(Data taken from a collection)
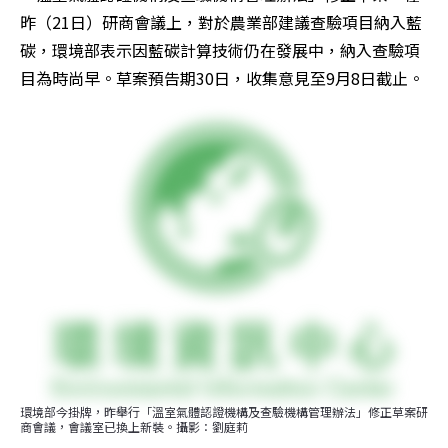
昨（21日）研商會議上，對於農業部建議查驗項目納入藍
碳，環境部表示因藍碳計算技術仍在發展中，納入查驗項
目為時尚早。草案預告期30日，收集意見至9月8日截止。
環境部今掛牌，昨舉行「溫室氣體認證機構及查驗機構管理辦法」修正草案研
商會議，會議室已換上新裝。攝影：劉庭莉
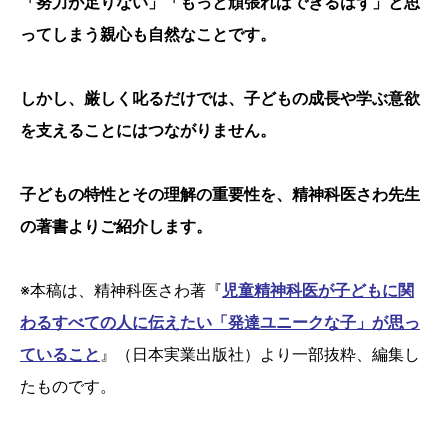
「努力が足りない」「もっと頑張ればできるはず」と思
ってしまう親心も自然なことです。
しかし、厳しく叱るだけでは、子どもの成長や学ぶ意欲
を支えることにはつながりません。
子どもの特性とその理解の重要性を、精神科医さわ先生
の著書よりご紹介します。
※本稿は、精神科医さわ著『
児童精神科医が子どもに関
わるすべての人に伝えたい「発達ユニークな子」が思っ
ていること
』（日本実業出版社）より一部抜粋、編集し
たものです。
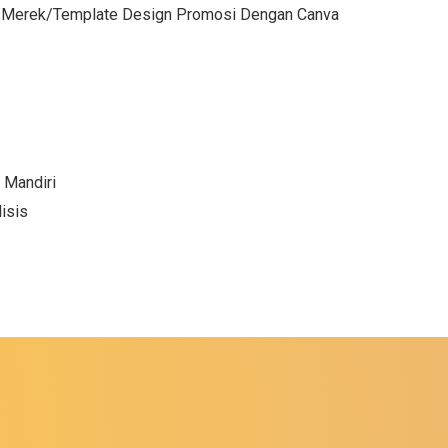
o/Merek/Template Design Promosi Dengan Canva
 Mandiri
isis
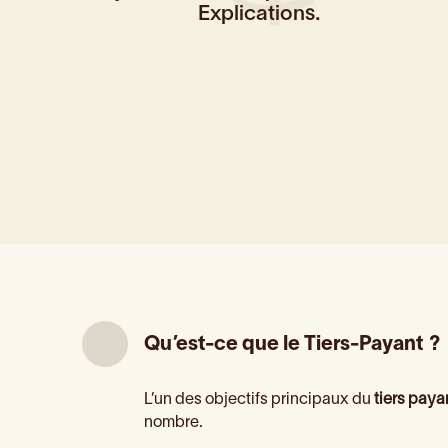
Explications.
Qu’est-ce que le Tiers-Payant ?
L’un des objectifs principaux du
tiers paya
nombre.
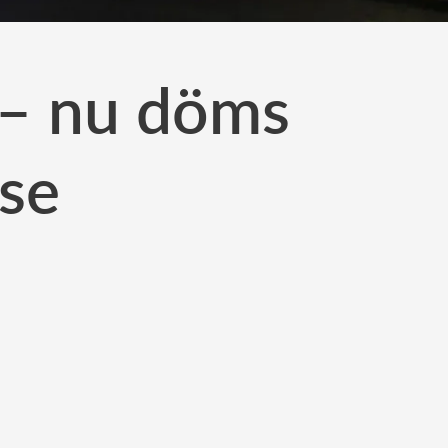
 – nu döms
lse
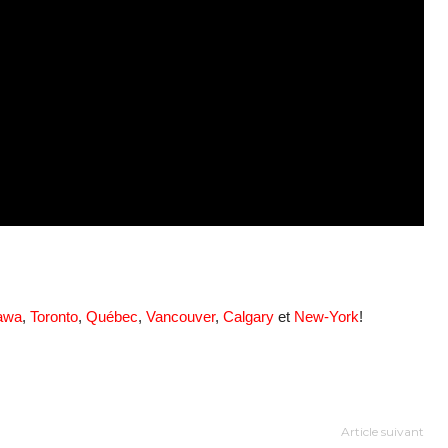
awa
,
Toronto
,
Québec
,
Vancouver
,
Calgary
et
New-York
!
Article suivant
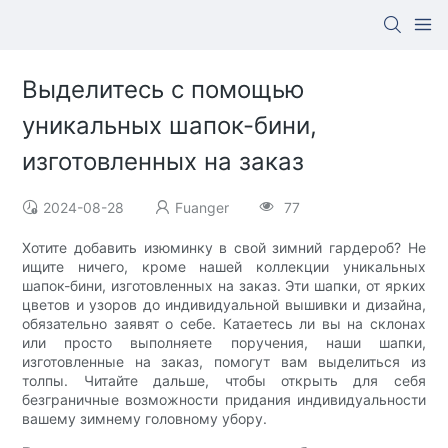
Выделитесь с помощью
уникальных шапок-бини,
изготовленных на заказ
2024-08-28
Fuanger
77
Хотите добавить изюминку в свой зимний гардероб? Не
ищите ничего, кроме нашей коллекции уникальных
шапок-бини, изготовленных на заказ. Эти шапки, от ярких
цветов и узоров до индивидуальной вышивки и дизайна,
обязательно заявят о себе. Катаетесь ли вы на склонах
или просто выполняете поручения, наши шапки,
изготовленные на заказ, помогут вам выделиться из
толпы. Читайте дальше, чтобы открыть для себя
безграничные возможности придания индивидуальности
вашему зимнему головному убору.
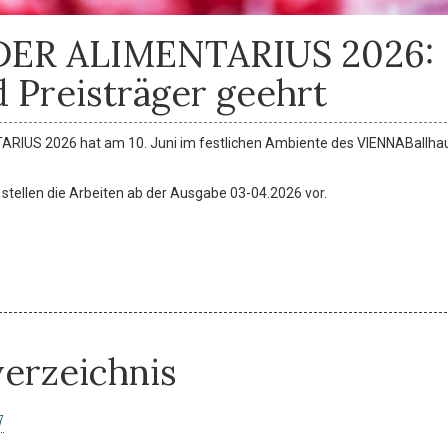
 DER ALIMENTARIUS 2026:
 Preisträger geehrt
ARIUS 2026 hat am 10. Juni im festlichen Ambiente des VIENNABallha
d stellen die Arbeiten ab der Ausgabe 03-04.2026 vor.
verzeichnis
7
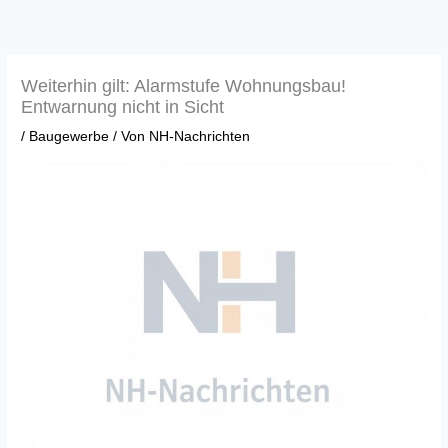
Zum
Inhalt
springen
Weiterhin gilt: Alarmstufe Wohnungsbau!
Entwarnung nicht in Sicht
/
Baugewerbe
/ Von
NH-Nachrichten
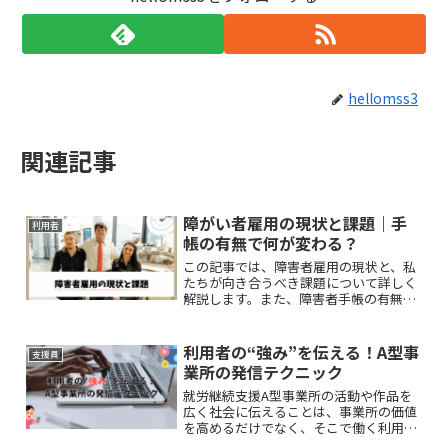
hellomss3
関連記事
障がい者雇用の現状と課題｜手
利用者
帳の有無で何が変わる？
この記事では、障害者雇用の現状と、私
たちが向き合うべき課題について詳しく
解説します。また、障害者手帳の有無が
雇用にどのような影響を与えるのかにつ
いても触れていきます。
利用者の“強み”を伝える！A型事
支援員
業所の発信テクニック
就労継続支援A型事業所の活動や作品を
広く社会に伝えることは、事業所の価値
を高めるだけでなく、そこで働く利用者
さんの自信にもつながります。本記事で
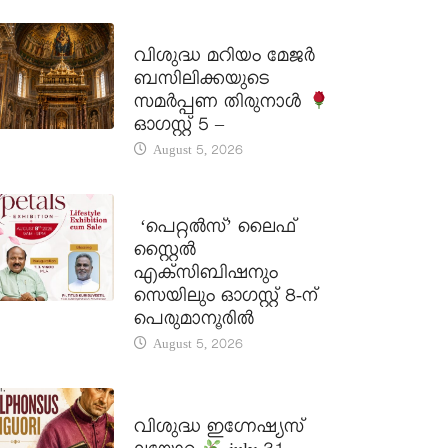
DAILY SAINTS
വിശുദ്ധ മറിയം മേജർ
ബസിലിക്കയുടെ
സമർപ്പണ തിരുനാൾ
ഓഗസ്റ്റ് 5 –
August 5, 2026
LATEST NEWS
‘പെറ്റൽസ്’ ലൈഫ്
സ്റ്റൈൽ
എക്സിബിഷനും
സെയിലും ഓഗസ്റ്റ് 8-ന്
പെരുമാനൂരിൽ
August 5, 2026
DAILY SAINTS
വിശുദ്ധ ഇഗ്നേഷ്യസ്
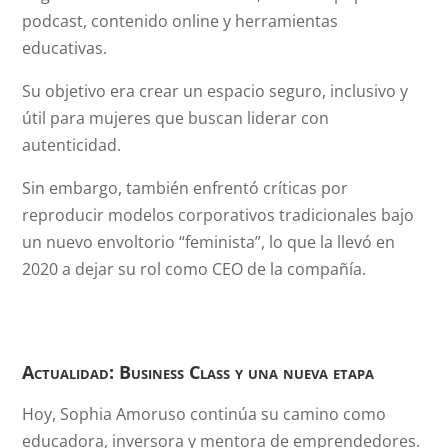
podcast, contenido online y herramientas
educativas.
Su objetivo era crear un espacio seguro, inclusivo y
útil para mujeres que buscan liderar con
autenticidad.
Sin embargo, también enfrentó críticas por
reproducir modelos corporativos tradicionales bajo
un nuevo envoltorio “feminista”, lo que la llevó en
2020 a dejar su rol como CEO de la compañía.
Actualidad: Business Class y una nueva etapa
Hoy, Sophia Amoruso continúa su camino como
educadora, inversora y mentora de emprendedores.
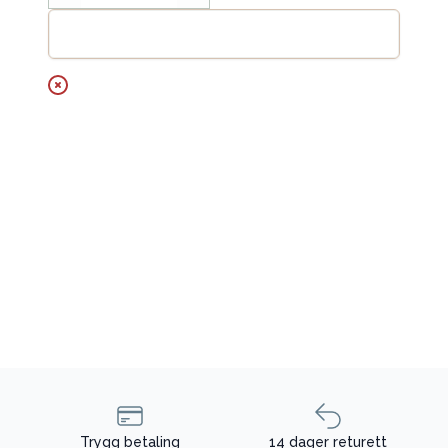
Legg til handlekurv
Trygg betaling
14 dager returett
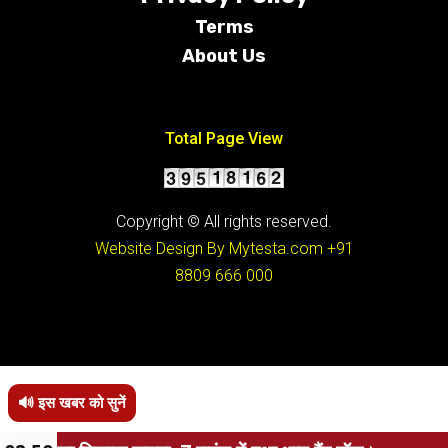
Terms
About Us
Conditions
Total Page View
Copyright © All rights reserved.
Website Design By Mytesta.com
+91
8809 666 000
🔊 इस खबर को सुनें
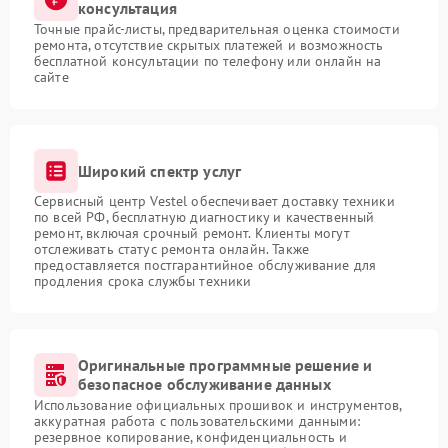
консультация
Точные прайс-листы, предварительная оценка стоимости
ремонта, отсутствие скрытых платежей и возможность
бесплатной консультации по телефону или онлайн на
сайте
Широкий спектр услуг
Сервисный центр Vestel обеспечивает доставку техники
по всей РФ, бесплатную диагностику и качественный
ремонт, включая срочный ремонт. Клиенты могут
отслеживать статус ремонта онлайн. Также
предоставляется постгарантийное обслуживание для
продления срока службы техники
Оригинальные программные решение и
безопасное обслуживание данных
Использование официальных прошивок и инструментов,
аккуратная работа с пользовательскими данными:
резервное копирование, конфиденциальность и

## Requirement
Please reproduce every line of text in the material above, word for word, and leave the pictures out.

## Response below
昨（21日）研商會議上，對於農業部建議查驗項目納入藍
碳，環境部表示因藍碳計算技術仍在發展中，納入查驗項
目為時尚早。草案預告期30日，收集意見至9月8日截止。
環境部今掛牌，昨舉行「溫室氣體認證機構及查驗機構管理辦法」修正草案研
商會議，會議室已換上新裝。攝影：劉庭莉
「努力が足りない」「もっと頑張ればできるはず」と思
ってしまう親心も自然なことです。
しかし、厳しく叱るだけでは、子どもの成長や学ぶ意欲
を支えることにはつながりません。
子どもの特性とその理解の重要性を、精神科医さわ先生
の著書よりご紹介します。
※本稿は、精神科医さわ著『
児童精神科医が子どもに関
わるすべての人に伝えたい「発達ユニークな子」が思っ
ていること
』（日本実業出版社）より一部抜粋、編集し
たものです。
o/Merek/Template Design Promosi Dengan Canva
 Mandiri
isis
Explications.
Qu’est-ce que le Tiers-Payant ?
L’un des objectifs principaux du
tiers paya
nombre.
 – nu döms
lse
awa
,
Toronto
,
Québec
,
Vancouver
,
Calgary
et
New-York
!
Article suivant
Выделитесь с помощью
уникальных шапок-бини,
изготовленных на заказ
2024-08-28
Fuanger
77
Хотите добавить изюминку в свой зимний гардероб? Не
ищите ничего, кроме нашей коллекции уникальных
шапок-бини, изготовленных на заказ. Эти шапки, от ярких
цветов и узоров до индивидуальной вышивки и дизайна,
обязательно заявят о себе. Катаетесь ли вы на склонах
или просто выполняете поручения, наши шапки,
изготовленные на заказ, помогут вам выделиться из
толпы. Читайте дальше, чтобы открыть для себя
безграничные возможности придания индивидуальности
вашему зимнему головному убору.
 DER ALIMENTARIUS 2026:
 Preisträger geehrt
ARIUS 2026 hat am 10. Juni im festlichen Ambiente des VIENNABallha
d stellen die Arbeiten ab der Ausgabe 03-04.2026 vor.
verzeichnis
7
Zum
Inhalt
springen
Weiterhin gilt: Alarmstufe Wohnungsbau!
Entwarnung nicht in Sicht
/
Baugewerbe
/ Von
NH-Nachrichten
hellomss3
関連記事
障がい者雇用の現状と課題｜手
利用者
帳の有無で何が変わる？
この記事では、障害者雇用の現状と、私
たちが向き合うべき課題について詳しく
解説します。また、障害者手帳の有無が
雇用にどのような影響を与えるのかにつ
いても触れていきます。
利用者の“強み”を伝える！A型事
支援員
業所の発信テクニック
就労継続支援A型事業所の活動や作品を
広く社会に伝えることは、事業所の価値
を高めるだけでなく、そこで働く利用者
さんの自信にもつながります。本記事で
DAILY SAINTS
വിശുദ്ധ മറിയം മേജർ
ബസിലിക്കയുടെ
സമർപ്പണ തിരുനാൾ
ഓഗസ്റ്റ് 5 –
August 5, 2026
LATEST NEWS
‘പെറ്റൽസ്’ ലൈഫ്
സ്റ്റൈൽ
എക്സിബിഷനും
സെയിലും ഓഗസ്റ്റ് 8-ന്
പെരുമാനൂരിൽ
August 5, 2026
DAILY SAINTS
വിശുദ്ധ ഇഗ്നേഷ്യസ്
podcast, contenido online y herramientas
educativas.
Su objetivo era crear un espacio seguro, inclusivo y
útil para mujeres que buscan liderar con
autenticidad.
Sin embargo, también enfrentó críticas por
reproducir modelos corporativos tradicionales bajo
un nuevo envoltorio “feminista”, lo que la llevó en
2020 a dejar su rol como CEO de la compañía.
Actualidad: Business Class y una nueva etapa
Hoy, Sophia Amoruso continúa su camino como
educadora, inversora y mentora de emprendedores.
Legg til handlekurv
Trygg betaling
14 dager returett
Terms
About Us
Conditions
Total Page View
Copyright © All rights reserved.
Website Design By Mytesta.com
+91
8809 666 000
🔊 इस खबर को सुनें
консультация
Точные прайс-листы, предварительная оценка стоимости
ремонта, отсутствие скрытых платежей и возможность
бесплатной консультации по телефону или онлайн на
сайте
Широкий спектр услуг
Сервисный центр Vestel обеспечивает доставку техники
по всей РФ, бесплатную диагностику и качественный
ремонт, включая срочный ремонт. Клиенты могут
отслеживать статус ремонта онлайн. Также
предоставляется постгарантийное обслуживание для
продления срока службы техники
Оригинальные программные решение и
безопасное обслуживание данных
Использование официальных прошивок и инструментов,
аккуратная работа с пользовательскими данными:
резервное копирование, конфиденциальность и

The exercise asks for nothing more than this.